O estudo de Nosrat envolveu avaliar o potencial de injetar pilhas do dente em neurónios como uma terapia baseado em celulas possível para Parkinson. Estava testando se as pilhas do dente poderiam fornecer factores neurotrophic para apoiar pilhas de nervo de morte e para substituir pilhas inoperantes.

Nosrat igualmente estudou células estaminais da polpa dental como um tratamento para os ferimentos da medula espinal e disse-as que de aplicação esse conhecimento ao tratamento da doença neurodegenerative era a etapa lógica seguinte.

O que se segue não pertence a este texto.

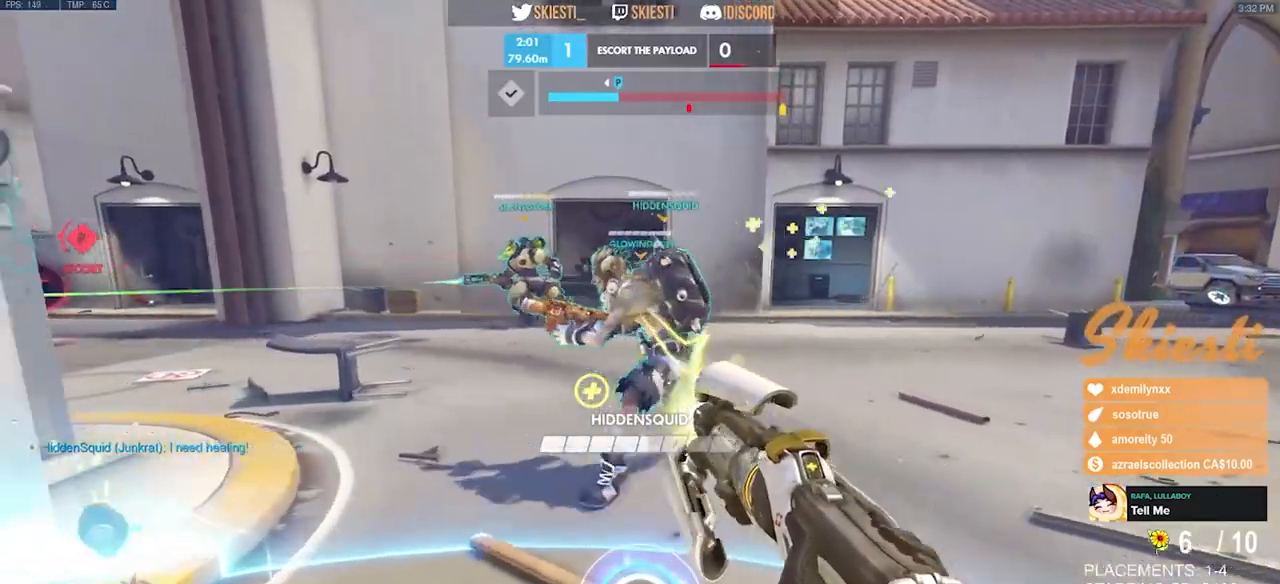
{"keys": ["a", "w"], "mouse": ["right"], "events": [[67, "a", "up"], [133, "d", "down"], [183, "s", "up"], [350, "w", "down"], [400, "d", "up"], [450, "a", "down"]]}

Usou a mesma aproximação geral para o estudo deste Parkinson: os pesquisadores extraem um dente e seleccionam pilhas do centro do dente, a seguir cultivam-nas em um prato de Petri para aumentar o número das pilhas. A mistura da pilha contem então as pilhas neuronal do precursor e as pilhas que produzem factores neurotrophic benéficos.

Nosrat sublinhou que há muito trabalho a ser feito antes que os pacientes humanos puderam encontrar o relevo dos sintomas de Parkinson em conseqüência desta terapia. Está ainda muitos anos do teste nos povos como um tratamento possível ou na cura para desordens neurológicas.

Os estudos Precedentes usaram outras fontes para células estaminais, e nos estudos animais e do ser humano, a maioria daquelas pilhas morrem quando transplantadas no cérebro. Nosrat acredita que as pilhas seleccionadas da polpa dental são mais robustas porque igualmente produzem os factores neurotrophic, que promovem a sobrevivência da pilha de nervo. Nosrat espera que refinando o método da entrega---centrando-se o tratamento muito mais especificamente sobre partes afetadas do cérebro e a co-entrega de factores neurotrophic---pode eventualmente conseguir o sucesso.

O Jornal Europeu da Neurociência é o jornal oficial para a federação de sociedades Européias da neurociência: http://www.blackwellpublishing.com/journal.asp?ref=0953-816X&site=1 O artigo é intitulado “pilhas da polpa Dental fornece o apoio neurotrophic para os neurônios dopaminergic e diferencia-se nos neurônios in vitro, nas implicações para a engenharia do tecido e no reparo no sistema nervoso.”

Os co-autores de Nosrat são seus esposa, Irina Nosrat, Christopher Smith e Patrick Mullally, na Escola do U-M de Odontologia, e em Lars Olson no Karolinksa Institutet em Éstocolmo, Suécia.

O financiamento Parcial para o estudo veio do Instituto Nacional da Pesquisa Dental e Craniofacial, parte dos Institutos de Saúde Nacionais, assim como da Fundação de Michigan Parkinson.